HRL’s analysis estimates that at least 60,000 civilians were killed in the final assault and its aftermath. Raymond told the committee that after the massacre, a senior FCDO Atrocity Prevention official contacted him via encrypted chat to question whether the 60,000 death toll was inflated, then followed up with a phone call. During that conversation, Raymond said, he concluded the death estimate represented a political problem for the FCDO, given its ties to the UAE. The official requested a formal briefing for FCDO and UN officials on the casualty data, but the FCDO never scheduled the briefing, and it never took place.
Raymond emphasized to MPs that the el-Fasher massacre was “arguably the most accurately predicted mass atrocity in human history.” The real-time intelligence provided by HRL and other independent researchers was detailed, timely, granular and actionable enough to allow the UK to develop robust policy interventions that could have prevented the slaughter entirely. He pointed to targeted sanctions against UAE officials responsible for arming the RSF as one minimal intervention that could have disrupted the covert weapons pipeline flowing to the paramilitary group.

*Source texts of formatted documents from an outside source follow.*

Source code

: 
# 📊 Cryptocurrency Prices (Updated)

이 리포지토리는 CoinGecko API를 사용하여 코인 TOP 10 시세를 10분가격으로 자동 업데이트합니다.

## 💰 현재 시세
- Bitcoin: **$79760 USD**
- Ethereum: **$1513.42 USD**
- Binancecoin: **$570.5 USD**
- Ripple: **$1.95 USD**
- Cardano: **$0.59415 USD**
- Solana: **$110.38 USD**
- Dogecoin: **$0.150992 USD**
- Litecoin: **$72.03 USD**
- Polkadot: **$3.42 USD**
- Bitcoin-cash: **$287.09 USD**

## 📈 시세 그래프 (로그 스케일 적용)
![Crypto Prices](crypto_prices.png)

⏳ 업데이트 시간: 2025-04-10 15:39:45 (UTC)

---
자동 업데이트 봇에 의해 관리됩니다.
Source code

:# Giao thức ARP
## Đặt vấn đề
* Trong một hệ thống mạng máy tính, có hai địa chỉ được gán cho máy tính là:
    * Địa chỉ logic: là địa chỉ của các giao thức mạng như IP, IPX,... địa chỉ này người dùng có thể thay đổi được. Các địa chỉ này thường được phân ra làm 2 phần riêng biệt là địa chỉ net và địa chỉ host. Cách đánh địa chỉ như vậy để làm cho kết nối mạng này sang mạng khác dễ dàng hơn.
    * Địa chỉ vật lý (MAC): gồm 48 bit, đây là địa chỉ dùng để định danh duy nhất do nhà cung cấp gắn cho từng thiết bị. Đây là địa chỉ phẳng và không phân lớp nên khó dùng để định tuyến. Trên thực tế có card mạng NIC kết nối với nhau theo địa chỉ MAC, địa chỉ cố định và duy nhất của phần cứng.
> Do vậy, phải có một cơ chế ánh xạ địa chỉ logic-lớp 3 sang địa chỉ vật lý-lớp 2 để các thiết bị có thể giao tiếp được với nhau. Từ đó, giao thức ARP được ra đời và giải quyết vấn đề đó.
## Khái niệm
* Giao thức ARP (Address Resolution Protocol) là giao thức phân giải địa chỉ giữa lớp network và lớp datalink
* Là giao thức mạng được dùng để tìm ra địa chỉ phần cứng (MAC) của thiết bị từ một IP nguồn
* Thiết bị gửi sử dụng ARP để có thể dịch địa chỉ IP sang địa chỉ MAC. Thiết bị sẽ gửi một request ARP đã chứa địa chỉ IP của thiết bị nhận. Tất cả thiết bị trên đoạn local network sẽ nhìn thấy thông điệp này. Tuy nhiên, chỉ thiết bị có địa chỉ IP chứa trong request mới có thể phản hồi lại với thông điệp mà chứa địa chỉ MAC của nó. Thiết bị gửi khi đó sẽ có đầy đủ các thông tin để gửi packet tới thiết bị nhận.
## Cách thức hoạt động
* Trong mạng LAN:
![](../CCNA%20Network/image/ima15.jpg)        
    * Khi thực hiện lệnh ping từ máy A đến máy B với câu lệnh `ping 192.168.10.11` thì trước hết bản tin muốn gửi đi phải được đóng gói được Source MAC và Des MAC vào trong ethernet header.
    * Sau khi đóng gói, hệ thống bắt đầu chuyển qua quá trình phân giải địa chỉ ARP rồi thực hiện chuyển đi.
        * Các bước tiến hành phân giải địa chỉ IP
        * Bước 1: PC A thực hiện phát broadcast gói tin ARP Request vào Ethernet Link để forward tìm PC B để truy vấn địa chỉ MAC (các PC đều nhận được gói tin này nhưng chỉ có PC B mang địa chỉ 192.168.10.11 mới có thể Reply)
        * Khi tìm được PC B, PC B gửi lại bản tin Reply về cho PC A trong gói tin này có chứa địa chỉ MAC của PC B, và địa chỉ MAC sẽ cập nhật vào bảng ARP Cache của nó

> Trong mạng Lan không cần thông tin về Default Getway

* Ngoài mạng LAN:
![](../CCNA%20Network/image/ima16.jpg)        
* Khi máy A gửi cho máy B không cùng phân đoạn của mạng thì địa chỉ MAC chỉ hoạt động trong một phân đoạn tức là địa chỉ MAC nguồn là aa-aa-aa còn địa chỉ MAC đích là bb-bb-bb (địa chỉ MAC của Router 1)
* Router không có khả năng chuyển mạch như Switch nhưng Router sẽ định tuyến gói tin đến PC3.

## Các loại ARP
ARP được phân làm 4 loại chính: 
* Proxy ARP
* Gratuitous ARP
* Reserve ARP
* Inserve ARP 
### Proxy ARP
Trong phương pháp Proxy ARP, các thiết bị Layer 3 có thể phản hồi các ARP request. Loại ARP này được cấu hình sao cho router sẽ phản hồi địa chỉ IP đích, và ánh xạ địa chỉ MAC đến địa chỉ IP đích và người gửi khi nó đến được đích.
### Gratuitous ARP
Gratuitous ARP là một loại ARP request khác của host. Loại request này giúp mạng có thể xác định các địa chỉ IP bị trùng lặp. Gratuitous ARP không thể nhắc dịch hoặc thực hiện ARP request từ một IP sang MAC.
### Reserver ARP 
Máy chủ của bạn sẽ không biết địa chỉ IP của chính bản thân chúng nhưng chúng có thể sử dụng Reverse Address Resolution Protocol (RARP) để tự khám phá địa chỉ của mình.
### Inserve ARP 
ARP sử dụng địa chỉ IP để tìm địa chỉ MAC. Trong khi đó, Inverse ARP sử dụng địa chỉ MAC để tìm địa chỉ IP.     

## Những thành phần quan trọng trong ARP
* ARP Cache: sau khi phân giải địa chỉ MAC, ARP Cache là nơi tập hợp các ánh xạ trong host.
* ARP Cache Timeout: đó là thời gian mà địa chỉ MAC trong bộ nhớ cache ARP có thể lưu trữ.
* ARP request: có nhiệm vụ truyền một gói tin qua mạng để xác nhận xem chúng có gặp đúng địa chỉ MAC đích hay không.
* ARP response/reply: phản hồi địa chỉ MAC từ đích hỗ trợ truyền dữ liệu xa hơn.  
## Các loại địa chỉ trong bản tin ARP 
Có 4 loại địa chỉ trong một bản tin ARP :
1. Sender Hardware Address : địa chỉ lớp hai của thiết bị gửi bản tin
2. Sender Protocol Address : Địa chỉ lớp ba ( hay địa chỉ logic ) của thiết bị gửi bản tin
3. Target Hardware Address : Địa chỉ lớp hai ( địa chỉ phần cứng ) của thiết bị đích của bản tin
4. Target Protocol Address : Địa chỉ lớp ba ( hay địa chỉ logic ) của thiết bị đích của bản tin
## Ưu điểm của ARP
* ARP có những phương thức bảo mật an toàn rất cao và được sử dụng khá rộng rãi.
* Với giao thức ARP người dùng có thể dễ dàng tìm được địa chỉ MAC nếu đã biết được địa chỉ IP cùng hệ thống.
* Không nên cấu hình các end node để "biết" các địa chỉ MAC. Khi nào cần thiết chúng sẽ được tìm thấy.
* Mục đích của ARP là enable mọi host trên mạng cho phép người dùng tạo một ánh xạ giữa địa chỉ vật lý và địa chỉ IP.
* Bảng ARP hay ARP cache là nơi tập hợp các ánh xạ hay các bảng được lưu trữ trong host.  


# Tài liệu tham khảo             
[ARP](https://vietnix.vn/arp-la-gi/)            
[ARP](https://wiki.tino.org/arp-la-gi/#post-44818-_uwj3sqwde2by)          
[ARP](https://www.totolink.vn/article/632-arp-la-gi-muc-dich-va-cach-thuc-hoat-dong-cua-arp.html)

The researcher warned that the same pattern of inaction is already repeating itself in el-Obeid, a city in southern Sudan’s Kordofan region that is currently under siege and attack by the RSF. He also called for grassroots accountability for the UAE’s role in the atrocities, urging a public consumer boycott of UAE-linked businesses – including stopping purchases at Dubai and Abu Dhabi airport duty free shops, and highlighting public pressure on Abu Dhabi-owned Manchester City football club as a potential catalyst for change.